CHAR (followed by a number – CHAR(10)) – this data type is of fixed length. It is used in DW for fields
such as ASIN or EAN, where the number of characters will always be the same. This data type uses both
letters and numbers

VARCHAR – it is the same as CHAR data type, only that it has no fixed number of characters. This can be
used for almost any data, from customer reviews to customer_ids.

NUMBER – unlike CHAR AND VARCHAR, which use the string format and can hold alpha-numeric values,
NUMBER will only have…well…numbers. You can do calculations on this field, such as
additions/subtractions/averages etc.

DATE/DATE TIME – this data type is used solely for time stamps. Again, it will become more obvious how
this is helpful once we go further into this training.

Exercise
Now that you know all these, find a Booker tables from which you can extract the ASIN, the
MARKETPLACE, the REGION and the ITEM NAME. Specify the name of the table you find, the ~ number of
rows it has, what the table prefix means.

Now build the query to include the above elements, and make sure to only get unique rows, and before
you run it, we’re going to talk about the explain plan.

So, you’re done building your query, you have built a profile for it, and you are ready to run your profile.
What if you have a bug in your query? Might not make sense now but as your queries will get more and
more complex, it will be pretty easy to miss a comma, a keyword, miss-spell a column name etc. If you
click run for a broken piece of code, it will error out within minutes.

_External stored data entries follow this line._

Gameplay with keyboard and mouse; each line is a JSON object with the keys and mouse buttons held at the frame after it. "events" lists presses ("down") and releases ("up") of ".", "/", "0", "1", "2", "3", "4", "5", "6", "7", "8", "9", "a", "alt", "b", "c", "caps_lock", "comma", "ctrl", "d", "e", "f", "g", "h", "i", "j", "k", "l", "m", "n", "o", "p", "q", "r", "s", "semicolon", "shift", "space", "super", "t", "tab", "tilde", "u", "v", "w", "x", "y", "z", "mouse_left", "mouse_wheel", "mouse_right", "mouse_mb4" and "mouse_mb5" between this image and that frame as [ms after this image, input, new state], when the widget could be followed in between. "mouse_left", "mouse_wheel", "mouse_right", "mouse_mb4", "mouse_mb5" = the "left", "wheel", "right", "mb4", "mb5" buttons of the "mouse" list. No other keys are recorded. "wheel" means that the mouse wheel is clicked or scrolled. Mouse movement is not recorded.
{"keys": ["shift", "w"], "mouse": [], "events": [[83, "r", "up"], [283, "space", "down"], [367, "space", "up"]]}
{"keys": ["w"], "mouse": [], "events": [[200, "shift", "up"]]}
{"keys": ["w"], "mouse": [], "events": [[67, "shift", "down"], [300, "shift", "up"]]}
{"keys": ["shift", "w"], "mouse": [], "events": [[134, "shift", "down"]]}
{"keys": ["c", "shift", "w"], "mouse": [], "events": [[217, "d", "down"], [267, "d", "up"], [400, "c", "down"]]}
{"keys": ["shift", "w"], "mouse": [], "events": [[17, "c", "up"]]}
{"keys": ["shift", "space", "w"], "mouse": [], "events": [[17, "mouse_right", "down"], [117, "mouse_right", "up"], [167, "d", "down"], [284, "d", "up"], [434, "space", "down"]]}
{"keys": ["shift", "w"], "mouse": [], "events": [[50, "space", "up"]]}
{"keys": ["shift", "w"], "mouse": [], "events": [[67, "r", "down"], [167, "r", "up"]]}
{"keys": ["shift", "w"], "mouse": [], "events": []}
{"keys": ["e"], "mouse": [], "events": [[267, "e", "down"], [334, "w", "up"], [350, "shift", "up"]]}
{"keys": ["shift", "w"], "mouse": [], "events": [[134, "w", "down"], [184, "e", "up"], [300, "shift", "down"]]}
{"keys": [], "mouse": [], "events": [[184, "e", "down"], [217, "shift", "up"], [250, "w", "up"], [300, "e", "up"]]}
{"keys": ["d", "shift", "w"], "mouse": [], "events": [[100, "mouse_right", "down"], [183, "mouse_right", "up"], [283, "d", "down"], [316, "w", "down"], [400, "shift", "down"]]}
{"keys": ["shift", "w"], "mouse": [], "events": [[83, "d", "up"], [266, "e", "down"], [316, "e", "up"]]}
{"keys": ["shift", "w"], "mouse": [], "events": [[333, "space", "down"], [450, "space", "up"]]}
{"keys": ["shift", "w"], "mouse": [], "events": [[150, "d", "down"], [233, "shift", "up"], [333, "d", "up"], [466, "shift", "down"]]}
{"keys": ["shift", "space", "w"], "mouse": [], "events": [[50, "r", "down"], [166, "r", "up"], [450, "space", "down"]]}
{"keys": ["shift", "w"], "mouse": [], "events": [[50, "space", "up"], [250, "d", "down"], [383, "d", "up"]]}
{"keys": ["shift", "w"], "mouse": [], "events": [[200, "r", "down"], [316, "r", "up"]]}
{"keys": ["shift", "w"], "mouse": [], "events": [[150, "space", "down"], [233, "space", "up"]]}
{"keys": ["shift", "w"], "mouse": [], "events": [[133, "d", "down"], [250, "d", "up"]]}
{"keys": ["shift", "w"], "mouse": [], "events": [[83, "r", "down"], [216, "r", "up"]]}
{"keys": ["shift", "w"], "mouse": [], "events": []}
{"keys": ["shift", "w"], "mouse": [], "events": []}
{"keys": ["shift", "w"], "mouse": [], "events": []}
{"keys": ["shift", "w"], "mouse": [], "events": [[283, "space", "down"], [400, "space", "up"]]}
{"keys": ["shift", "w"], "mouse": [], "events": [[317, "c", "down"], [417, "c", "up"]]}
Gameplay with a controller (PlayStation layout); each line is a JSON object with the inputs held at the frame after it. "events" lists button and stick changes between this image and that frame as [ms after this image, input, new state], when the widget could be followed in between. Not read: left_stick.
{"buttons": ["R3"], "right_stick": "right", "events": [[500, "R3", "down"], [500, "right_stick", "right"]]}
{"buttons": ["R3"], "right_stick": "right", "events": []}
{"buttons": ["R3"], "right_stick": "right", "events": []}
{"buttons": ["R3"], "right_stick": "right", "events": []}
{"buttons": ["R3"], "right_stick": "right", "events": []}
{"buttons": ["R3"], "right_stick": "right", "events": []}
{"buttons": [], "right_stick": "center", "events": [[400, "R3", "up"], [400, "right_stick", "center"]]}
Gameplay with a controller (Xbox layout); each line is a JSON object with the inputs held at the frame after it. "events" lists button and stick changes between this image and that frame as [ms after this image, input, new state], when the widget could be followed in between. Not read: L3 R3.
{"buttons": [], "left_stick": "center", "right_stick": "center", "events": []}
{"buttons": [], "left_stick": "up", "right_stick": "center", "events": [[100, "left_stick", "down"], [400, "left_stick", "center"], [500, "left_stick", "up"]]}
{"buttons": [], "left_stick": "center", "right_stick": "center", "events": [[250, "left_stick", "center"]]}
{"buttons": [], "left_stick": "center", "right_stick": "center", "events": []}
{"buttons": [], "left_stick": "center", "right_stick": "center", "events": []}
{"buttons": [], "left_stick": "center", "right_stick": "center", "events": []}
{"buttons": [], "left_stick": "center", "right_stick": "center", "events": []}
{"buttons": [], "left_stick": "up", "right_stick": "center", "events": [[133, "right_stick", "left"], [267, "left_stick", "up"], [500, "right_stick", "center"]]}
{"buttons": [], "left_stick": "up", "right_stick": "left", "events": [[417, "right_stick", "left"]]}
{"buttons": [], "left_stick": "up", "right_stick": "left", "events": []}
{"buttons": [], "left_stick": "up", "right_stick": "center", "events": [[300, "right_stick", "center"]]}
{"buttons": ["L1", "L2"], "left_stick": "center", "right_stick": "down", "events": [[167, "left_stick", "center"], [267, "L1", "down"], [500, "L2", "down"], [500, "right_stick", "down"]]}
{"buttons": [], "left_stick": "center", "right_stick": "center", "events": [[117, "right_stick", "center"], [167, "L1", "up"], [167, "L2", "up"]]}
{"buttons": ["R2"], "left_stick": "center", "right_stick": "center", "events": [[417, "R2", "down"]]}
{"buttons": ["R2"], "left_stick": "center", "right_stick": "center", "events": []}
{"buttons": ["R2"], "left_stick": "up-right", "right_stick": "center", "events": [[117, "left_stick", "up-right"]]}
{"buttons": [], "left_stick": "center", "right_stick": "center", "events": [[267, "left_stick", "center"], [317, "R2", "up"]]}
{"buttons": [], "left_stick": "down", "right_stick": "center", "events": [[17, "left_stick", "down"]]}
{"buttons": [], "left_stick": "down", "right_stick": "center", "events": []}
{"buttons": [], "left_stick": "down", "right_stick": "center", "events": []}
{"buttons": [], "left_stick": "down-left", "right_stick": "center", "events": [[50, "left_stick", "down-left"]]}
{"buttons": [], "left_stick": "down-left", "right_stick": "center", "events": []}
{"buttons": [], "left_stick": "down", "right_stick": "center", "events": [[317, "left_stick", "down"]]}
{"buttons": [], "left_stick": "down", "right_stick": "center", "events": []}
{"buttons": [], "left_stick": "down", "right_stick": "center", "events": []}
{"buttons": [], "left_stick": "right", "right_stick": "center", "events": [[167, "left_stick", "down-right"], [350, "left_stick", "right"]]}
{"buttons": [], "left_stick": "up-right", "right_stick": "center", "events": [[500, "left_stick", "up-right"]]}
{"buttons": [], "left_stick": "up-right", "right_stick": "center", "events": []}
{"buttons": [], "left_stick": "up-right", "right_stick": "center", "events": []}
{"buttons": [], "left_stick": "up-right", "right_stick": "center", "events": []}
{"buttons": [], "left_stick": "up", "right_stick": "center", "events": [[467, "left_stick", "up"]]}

Let’s validate the code. Click the Explain and Analyze Query button, and after it, choose the option
Explain and Analyze.

For the sake of this exercise you’ll run the explain plan after you will have saved the query . You can also
run the explain plan while you are editing the SQL code, which is the best option since you can make
changes and correct whatever is wrong without having to save and reopen the SQL Profile code.

19
Generally, once the Explain Plan has run, this is what you want to see:

‘This statement conforms to all rules’ is the Holy Grail, it means you can run your code as it is. When you
run an explain plan, there are 3 fields you want to keep an eye on (highlighted above), which are:

- Rows – it will give you a rough estimate of how many rows your query will scan to retrieve the
information you need.
- Bytes – shows you the temp space your code is using.
- Cost – an estimate of the strain your code will have on datanet. Generally I found that it is linked
to ‘Rows’ and ‘Bytes’ and that it’s best you keep it under 1.000.000.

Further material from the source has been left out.